Resolution of French social charges: No gain, no pain for ex-pats

House of euros in hands

Finally, on October 20th, 2015, a resolution on the long-running saga of social charges (prélèvements sociaux), which will come as a great relief to many expatriates living in France and many who had sold French property recently and been unfairly “pinged” these charges on their Capital Gains.

The press release from the French Ministry of Finances effectively gives validation to the decision of the European Court of February 26th, 2015, AND that of the French Supreme Court, dated July 27th, 2015, under the provisions of the so-called Arrêt “De Ruyter”, named after the plaintiff who claimed that he should not pay French social charges as he was no burden to the French social security system because he was covered by the equivalent body in another EU country.

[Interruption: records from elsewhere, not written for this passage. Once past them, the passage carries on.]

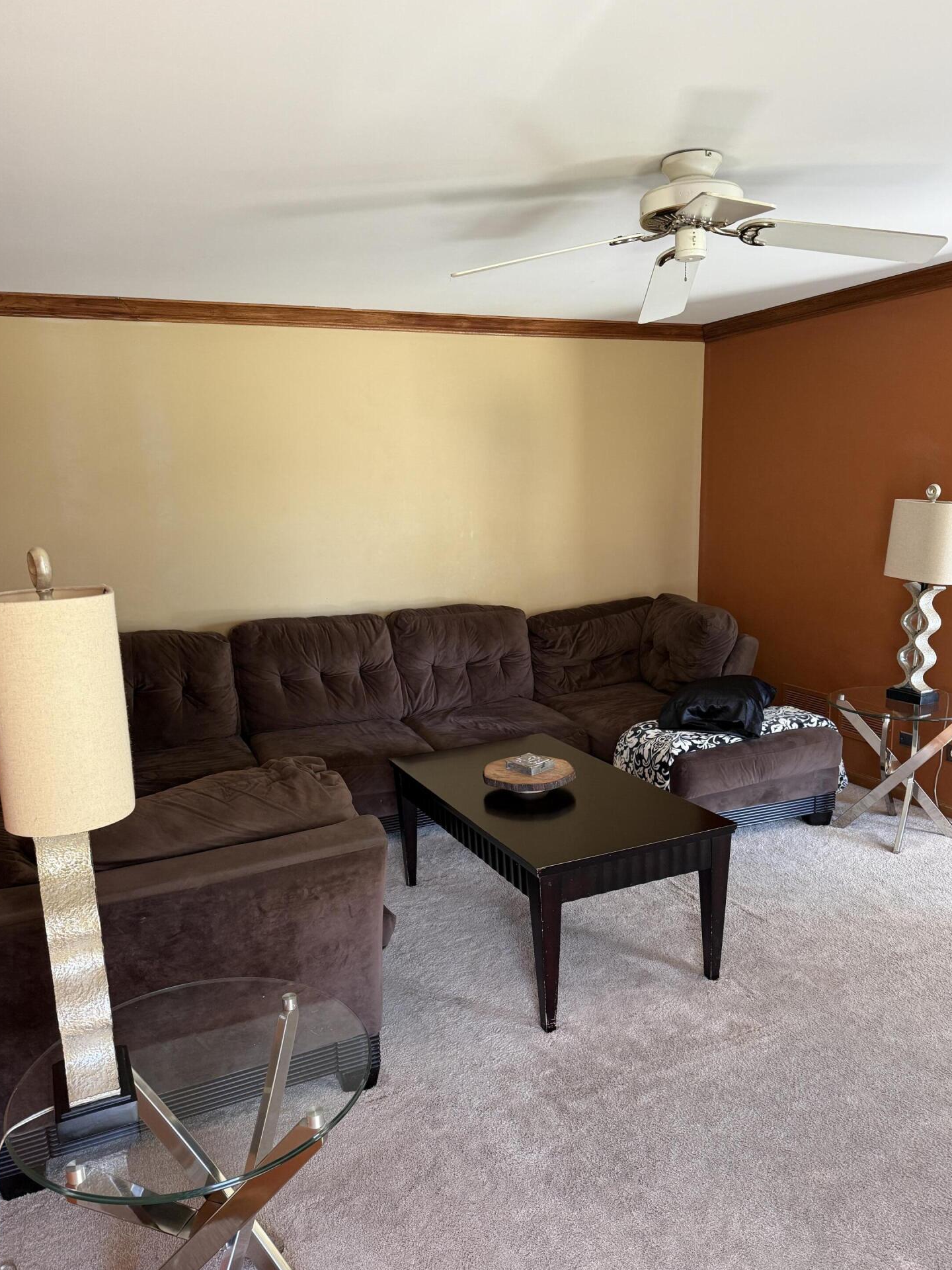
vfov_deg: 69.4
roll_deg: +1.4
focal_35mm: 25
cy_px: 656
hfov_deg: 54.9
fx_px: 917
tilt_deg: -9.9
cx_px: 477
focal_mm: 6.76
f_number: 1.78
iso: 200
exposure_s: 1/62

The French Ministry of Finance acknowledges that prélèvements sociaux can only be of benefit, as such, to people in the French social security system; in other words, if your Carte vitale is funded by a French caisse rather than one from elsewhere in the EU. You can tell this on your Attestation des droits by the code gestion. If this code is “70”, this indicates that you’re funded by an outside body to France. Such an example could typically be a EU-retired person, who has gained access to the French healthcare service via an S1 Form from his country of origin. Effectively, it will be this country of origin that funds the retired person’s healthcare while in France.

The dates for which one can make a claim are anything from January 1st, 2013, and this needs to be addressed with supporting documentation (proof of another EU country’s social security cover and/or fiscal residency) to the tax office in France on which you depend. Postal claims should be sent recorded delivery, while email is perfectly acceptable or via the www.impots.gouv.fr website in your personal account under the section “Reclamer”.

Of course, this huge loss of tax revenue (something in the order of €800 million) will need to be compensated for elsewhere, so one expects the whole notion of social tax to be abandoned and henceforth all tax just to be called income or Capital Gains tax. Moves are already under way for this to be effective by 2017, so enjoy the break while you can!